IMO, all of statistics is inherently data science. I realize that the data science movement is trying to identify a part of statistics specific to Web 2.0-type problems. However, I think that identifying "science" with the Web 2.0 crowd, then we are indirectly de-emphasizing that statisticians working outside of Web 2.0 are doing statistical science as well, e.g. biostatistics, renewable energy, etc.
Having said that, I did recently author the R package for the Data Science Toolkit. :) The tools that Pete made available are pretty sweet and I felt that the R community could take advantage. A brief write-up can be found here:
http://thelogcabin.wordpress.com/2011/05/02/r-and-the-data-science-toolkit/
and the code is given at github.com/rtelmore.
Cheers!
Ryan
@rtelmore
Posted by: Ryan | May 11, 2011 at 09:44
Thanks for the comments, Ryan! (I made your link clickable so it's easier for others to follow -- thanks for sharing.)
I'd counter slightly to say that "all of *applied* statistics is inherently data science" - I think one of the benefits of the term "data science" is that it implies the application of statistics to real-world problems (and not just Web 2.0 problems -- I think Data Science is broader than that).
Posted by: David Smith | August 04, 2011 at 13:49
Although the name is nice and useful, I really think it should have been called something like "data literate scientist". I am in the Operations Research department and we have two types of people: those who feel comfortable with data and those who don't. We both do operations research but one of us doesn't speak the data language. and the group who knows that language calls itself "data scientists" but we have almost nothing in common with the data scientist who works at FDA, or the data scientist who works at facebook. We are passionate about a different set of problems.
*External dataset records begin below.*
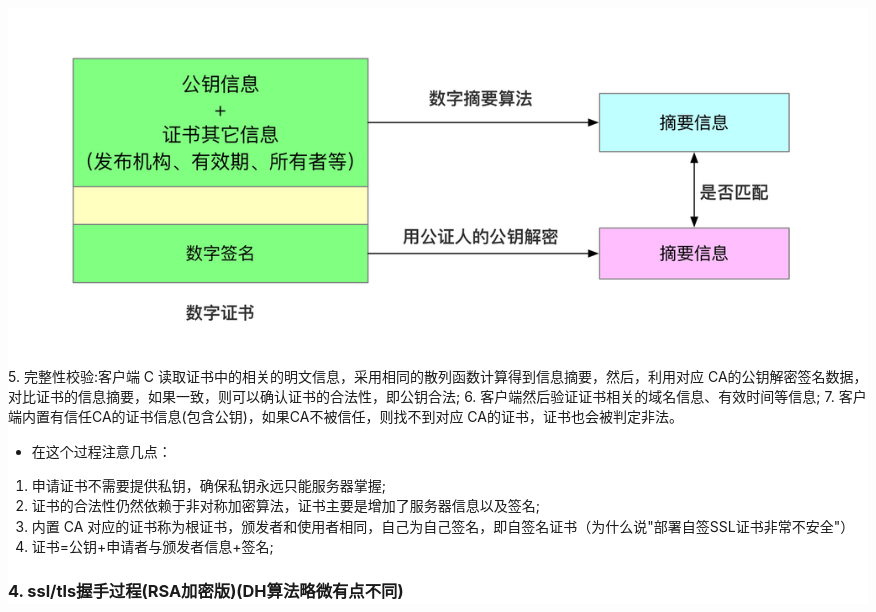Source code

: ![](./images/客户端校验证书.jpg)
5. 完整性校验:客户端 C 读取证书中的相关的明文信息，采用相同的散列函数计算得到信息摘要，然后，利用对应 CA的公钥解密签名数据，对比证书的信息摘要，如果一致，则可以确认证书的合法性，即公钥合法;
6. 客户端然后验证证书相关的域名信息、有效时间等信息;
7. 客户端内置有信任CA的证书信息(包含公钥)，如果CA不被信任，则找不到对应 CA的证书，证书也会被判定非法。

- 在这个过程注意几点：
1. 申请证书不需要提供私钥，确保私钥永远只能服务器掌握;
2. 证书的合法性仍然依赖于非对称加密算法，证书主要是增加了服务器信息以及签名;
3. 内置 CA 对应的证书称为根证书，颁发者和使用者相同，自己为自己签名，即自签名证书（为什么说"部署自签SSL证书非常不安全"）
4. 证书=公钥+申请者与颁发者信息+签名;

### 4. ssl/tls握手过程(RSA加密版)(DH算法略微有点不同)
Anyways, to me data literacy is just one new skill that anybody should master. just like language or communication skills. It is not another field or profession it is just one skill.
Posted by: Siah | August 04, 2011 at 13:57
Thank you. Very useful.
yes, the terms "Data Science" and "Data Scientist" have only been in common usage for a little over a year. And the terms have been used and started from many years ago. some references as follows,
[1] http://datascience.fudan.edu.cn/.
[2] Dataology and Data Science: Up to Now [OL]. [16 June 2011] http://www.paper.edu.cn/index.php/default/en_releasepaper/content/4432156.
[3] Data Explosion, Data Nature and Dataology. In Proceedings of International Conference on Brain Informatics (BI’09).2009.
[4] Dataology and Data Science. (in Chinese with English abstract). Fudan University Press. 2009. ISBN 978-7-309-06956-3 /T.350.
Posted by: Yun Xiong | May 17, 2012 at 14:05